Execute that alljobs file. Either sequentially via
bash alljobs_simulation > scores_simulation
or run it in parallel by using a compute cluster. Every job returns a line in the following format:
motif_file CRE_file (branch_start>branch_end:branch_score )* <
which should be concatenated into a file called "<scorefile>".
REforge_statistics.py <tree> <motiffile> <lost_species_list> <element_list>
REforge_statistics.py classifies branches into trait-loss and trait-preserving and assesses the significance the association of this classification with the branch scores.
The output file (significant_elements_<score_file>.tsv) has 4 columns:
element Pearson NoPos NoNeg
These list for every element the number of trait-loss branches (NoPos) and trait-preserving branches (NoNeg) and the significance of a positive Pearson correlation (Are trait-loss branches correlating with lower scores?), given by the p-value in the Pearson column.
--scorefile <name>
Name file <name> instead of "scores"
--windowsize/-w <n>
Scoring window used in sequence scoring
--background/-bg <folder>
Background used for sequence scoring. Either a file or a folder structure with backgrounds for different GC contents
--scrCrrIter <n>
Stubb score is corrected with the average score of <number> of shuffled sequences. Default is 10. 0 turns the score correction off
--scorefile <name>
Use <name> as scorefile instead of "scores"

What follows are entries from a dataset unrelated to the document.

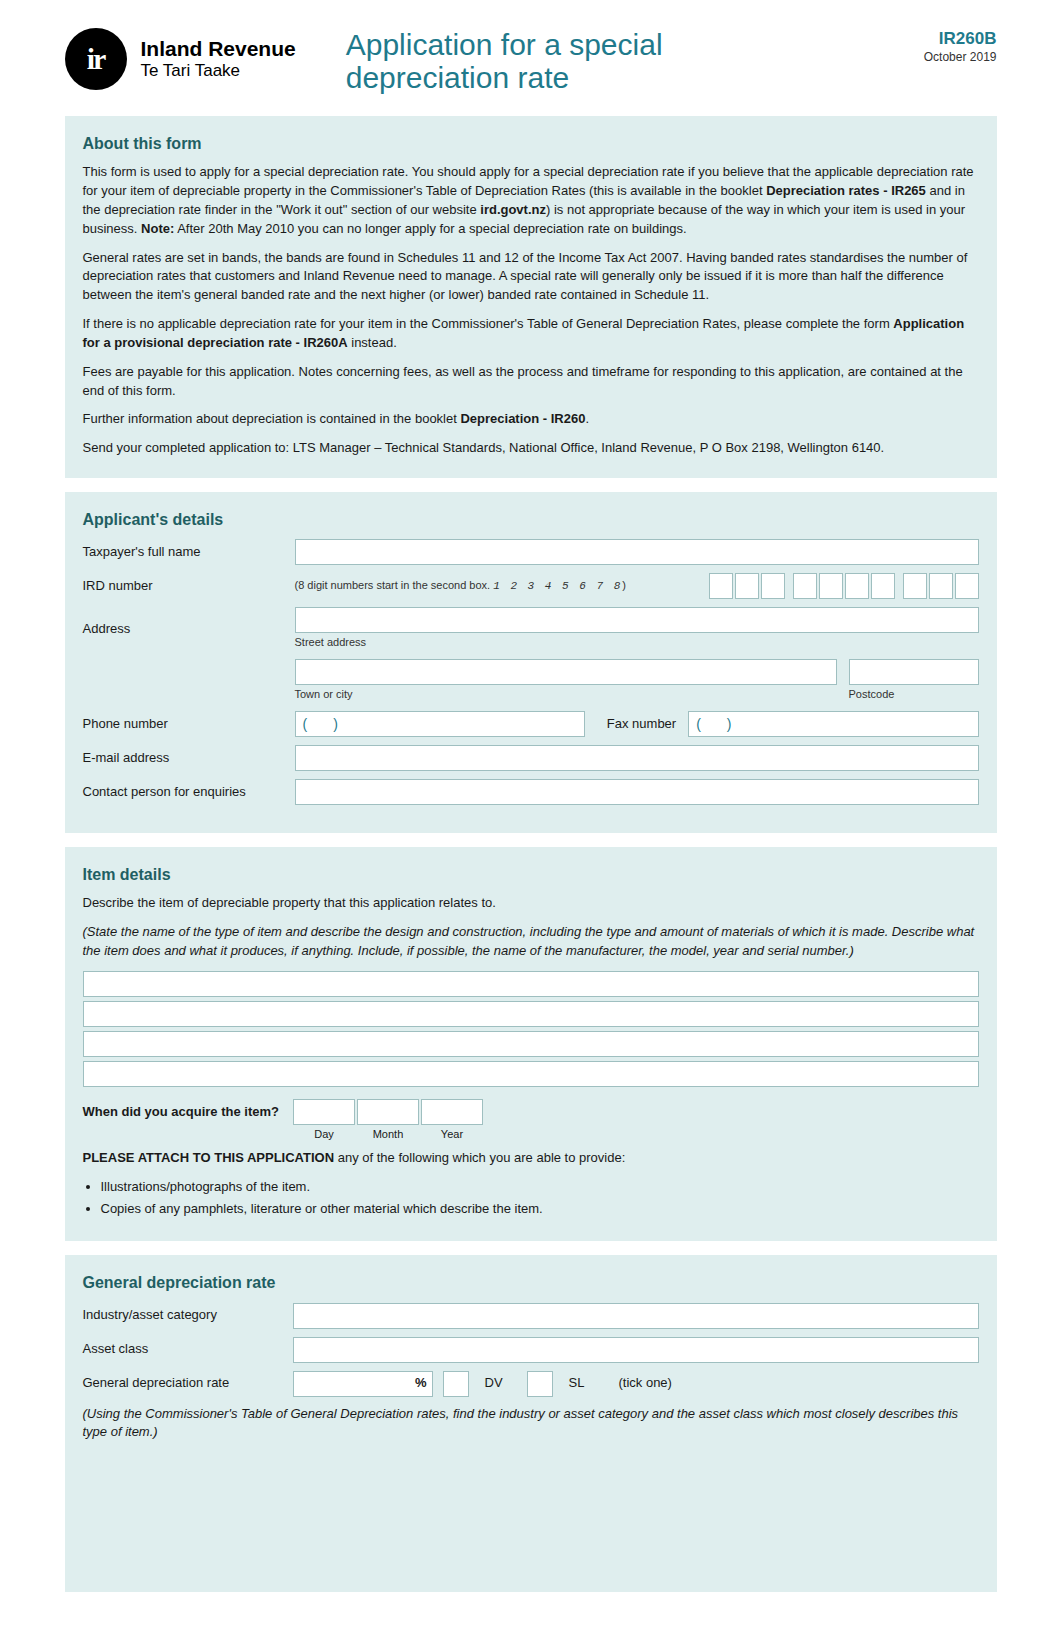ir
Inland Revenue
Te Tari Taake
Application for a special depreciation rate
IR260B
October 2019
About this form
This form is used to apply for a special depreciation rate. You should apply for a special depreciation rate if you believe that the applicable depreciation rate for your item of depreciable property in the Commissioner's Table of Depreciation Rates (this is available in the booklet Depreciation rates - IR265 and in the depreciation rate finder in the "Work it out" section of our website ird.govt.nz) is not appropriate because of the way in which your item is used in your business. Note: After 20th May 2010 you can no longer apply for a special depreciation rate on buildings.
General rates are set in bands, the bands are found in Schedules 11 and 12 of the Income Tax Act 2007. Having banded rates standardises the number of depreciation rates that customers and Inland Revenue need to manage. A special rate will generally only be issued if it is more than half the difference between the item's general banded rate and the next higher (or lower) banded rate contained in Schedule 11.
If there is no applicable depreciation rate for your item in the Commissioner's Table of General Depreciation Rates, please complete the form Application for a provisional depreciation rate - IR260A instead.
Fees are payable for this application. Notes concerning fees, as well as the process and timeframe for responding to this application, are contained at the end of this form.
Further information about depreciation is contained in the booklet Depreciation - IR260.
Send your completed application to: LTS Manager – Technical Standards, National Office, Inland Revenue, P O Box 2198, Wellington 6140.
Applicant's details
Taxpayer's full name
IRD number
(8 digit numbers start in the second box. 1 2 3 4 5 6 7 8)
Address
Street address
Town or city
Postcode
Phone number
()
Fax number
()
E-mail address
Contact person for enquiries
Item details
Describe the item of depreciable property that this application relates to.
(State the name of the type of item and describe the design and construction, including the type and amount of materials of which it is made. Describe what the item does and what it produces, if anything. Include, if possible, the name of the manufacturer, the model, year and serial number.)
When did you acquire the item?
Day
Month
Year
PLEASE ATTACH TO THIS APPLICATION any of the following which you are able to provide:
Illustrations/photographs of the item.
Copies of any pamphlets, literature or other material which describe the item.
General depreciation rate
Industry/asset category
Asset class
General depreciation rate
%
DV SL (tick one)
(Using the Commissioner's Table of General Depreciation rates, find the industry or asset category and the asset class which most closely describes this type of item.)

--filterspecies <comma separated list>
Exclude species from analyses
--elements <file>
Analyse only the elements specified <file>
--verbose/-v
--debug/-d
--no_ancestral_filter
Turn of ancestral score filtering
--no_branch_filter
Turn of branch score filtering
--no_fixed_TP
Do not fix transition probabilites while computing branch scores
--filter_branch_threshold <x>
Threshold for branch filter; By default branches are filtered if start and end node score are below 0
--filter_GC_change <x>
Filter branches with a GC content change above <x>
--filter_length_change <x>
Filter branches with a relative length change above <x>
[1] Langer BE, Roscito JG, Hiller M. REforge associates transcription factor binding site divergence in regulatory elements with phenotypic differences between species. Molecular Biology and Evolution, 35(12), 3027–3040, 2018
[2] Sinha S, van Nimwegen E, Siggia ED. A Probabilistic Method to Detect Regulatory Modules. Bioinformatics, 19(S1), 2003
[3] Hubisz MJ, Pollard KS, Siepel A. PHAST and RPHAST: Phylogenetic Analysis with Space/Time Models. Briefings in Bioinfomatics 12(1):41-51, 2011.